* Task goal
Return only that part of the material below which starts with the line containing "nach Familien" and goes on through the line containing "Skab rum til det, der giver mening", restated exactly.

* Available records
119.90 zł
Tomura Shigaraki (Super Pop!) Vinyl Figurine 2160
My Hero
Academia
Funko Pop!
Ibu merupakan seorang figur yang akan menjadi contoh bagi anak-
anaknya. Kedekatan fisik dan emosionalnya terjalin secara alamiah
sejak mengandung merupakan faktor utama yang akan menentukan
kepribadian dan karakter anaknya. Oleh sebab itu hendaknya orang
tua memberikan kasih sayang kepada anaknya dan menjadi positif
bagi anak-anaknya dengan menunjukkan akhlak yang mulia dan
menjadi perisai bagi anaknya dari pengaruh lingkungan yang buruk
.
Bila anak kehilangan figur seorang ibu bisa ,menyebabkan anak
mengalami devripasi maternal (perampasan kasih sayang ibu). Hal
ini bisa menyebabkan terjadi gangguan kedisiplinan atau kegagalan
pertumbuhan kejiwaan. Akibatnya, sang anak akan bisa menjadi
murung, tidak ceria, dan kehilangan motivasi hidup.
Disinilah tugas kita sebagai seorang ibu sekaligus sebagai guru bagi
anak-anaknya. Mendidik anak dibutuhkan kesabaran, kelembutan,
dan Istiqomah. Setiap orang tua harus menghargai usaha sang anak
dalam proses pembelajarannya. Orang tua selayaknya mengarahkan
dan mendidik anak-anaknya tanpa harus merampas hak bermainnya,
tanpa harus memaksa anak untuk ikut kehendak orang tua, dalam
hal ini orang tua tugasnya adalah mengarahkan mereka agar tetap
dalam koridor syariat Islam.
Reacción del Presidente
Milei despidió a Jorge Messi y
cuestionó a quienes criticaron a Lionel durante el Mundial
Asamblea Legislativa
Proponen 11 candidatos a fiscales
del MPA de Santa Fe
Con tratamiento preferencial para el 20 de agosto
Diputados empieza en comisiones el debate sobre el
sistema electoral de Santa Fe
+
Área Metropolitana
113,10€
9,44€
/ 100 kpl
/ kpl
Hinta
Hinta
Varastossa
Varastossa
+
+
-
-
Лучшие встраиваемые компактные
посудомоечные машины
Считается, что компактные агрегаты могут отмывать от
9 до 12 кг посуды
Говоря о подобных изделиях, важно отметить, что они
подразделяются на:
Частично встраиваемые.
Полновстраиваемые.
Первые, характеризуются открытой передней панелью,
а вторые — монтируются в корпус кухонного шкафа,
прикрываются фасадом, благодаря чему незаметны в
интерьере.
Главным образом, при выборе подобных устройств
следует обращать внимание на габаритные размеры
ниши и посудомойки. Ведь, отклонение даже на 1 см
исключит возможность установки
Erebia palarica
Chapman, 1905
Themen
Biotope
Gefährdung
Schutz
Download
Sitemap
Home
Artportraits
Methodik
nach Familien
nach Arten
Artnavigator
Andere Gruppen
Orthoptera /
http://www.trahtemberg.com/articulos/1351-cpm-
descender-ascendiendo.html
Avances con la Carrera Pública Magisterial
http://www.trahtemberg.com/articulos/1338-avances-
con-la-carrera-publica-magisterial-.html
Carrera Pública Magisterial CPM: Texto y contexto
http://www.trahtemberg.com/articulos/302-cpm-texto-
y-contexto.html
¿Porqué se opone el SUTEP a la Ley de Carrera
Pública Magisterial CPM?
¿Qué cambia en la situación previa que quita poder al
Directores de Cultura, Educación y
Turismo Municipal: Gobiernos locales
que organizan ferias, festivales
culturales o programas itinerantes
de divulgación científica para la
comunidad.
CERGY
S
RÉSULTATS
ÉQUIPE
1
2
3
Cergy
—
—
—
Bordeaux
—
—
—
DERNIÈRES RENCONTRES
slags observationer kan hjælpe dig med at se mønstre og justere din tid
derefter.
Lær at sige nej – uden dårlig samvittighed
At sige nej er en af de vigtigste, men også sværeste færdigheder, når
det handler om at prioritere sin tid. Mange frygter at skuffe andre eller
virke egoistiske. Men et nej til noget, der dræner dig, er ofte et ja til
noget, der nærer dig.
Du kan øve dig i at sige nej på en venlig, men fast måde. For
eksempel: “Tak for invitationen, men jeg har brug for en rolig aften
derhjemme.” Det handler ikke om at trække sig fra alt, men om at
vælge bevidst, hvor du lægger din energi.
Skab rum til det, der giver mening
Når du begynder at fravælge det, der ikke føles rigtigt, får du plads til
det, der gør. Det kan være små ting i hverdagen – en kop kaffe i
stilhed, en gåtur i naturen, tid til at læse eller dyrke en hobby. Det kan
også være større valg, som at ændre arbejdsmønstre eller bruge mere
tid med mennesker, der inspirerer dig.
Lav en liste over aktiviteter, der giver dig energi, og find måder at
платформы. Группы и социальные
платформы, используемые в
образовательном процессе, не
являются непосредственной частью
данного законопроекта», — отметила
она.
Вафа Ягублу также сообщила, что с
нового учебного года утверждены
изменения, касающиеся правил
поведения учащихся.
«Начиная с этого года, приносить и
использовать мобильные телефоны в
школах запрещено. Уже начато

* Expected output
nach Familien
nach Arten
Artnavigator
Andere Gruppen
Orthoptera /
http://www.trahtemberg.com/articulos/1351-cpm-
descender-ascendiendo.html
Avances con la Carrera Pública Magisterial
http://www.trahtemberg.com/articulos/1338-avances-
con-la-carrera-publica-magisterial-.html
Carrera Pública Magisterial CPM: Texto y contexto
http://www.trahtemberg.com/articulos/302-cpm-texto-
y-contexto.html
¿Porqué se opone el SUTEP a la Ley de Carrera
Pública Magisterial CPM?
¿Qué cambia en la situación previa que quita poder al
Directores de Cultura, Educación y
Turismo Municipal: Gobiernos locales
que organizan ferias, festivales
culturales o programas itinerantes
de divulgación científica para la
comunidad.
CERGY
S
RÉSULTATS
ÉQUIPE
1
2
3
Cergy
—
—
—
Bordeaux
—
—
—
DERNIÈRES RENCONTRES
slags observationer kan hjælpe dig med at se mønstre og justere din tid
derefter.
Lær at sige nej – uden dårlig samvittighed
At sige nej er en af de vigtigste, men også sværeste færdigheder, når
det handler om at prioritere sin tid. Mange frygter at skuffe andre eller
virke egoistiske. Men et nej til noget, der dræner dig, er ofte et ja til
noget, der nærer dig.
Du kan øve dig i at sige nej på en venlig, men fast måde. For
eksempel: “Tak for invitationen, men jeg har brug for en rolig aften
derhjemme.” Det handler ikke om at trække sig fra alt, men om at
vælge bevidst, hvor du lægger din energi.
Skab rum til det, der giver mening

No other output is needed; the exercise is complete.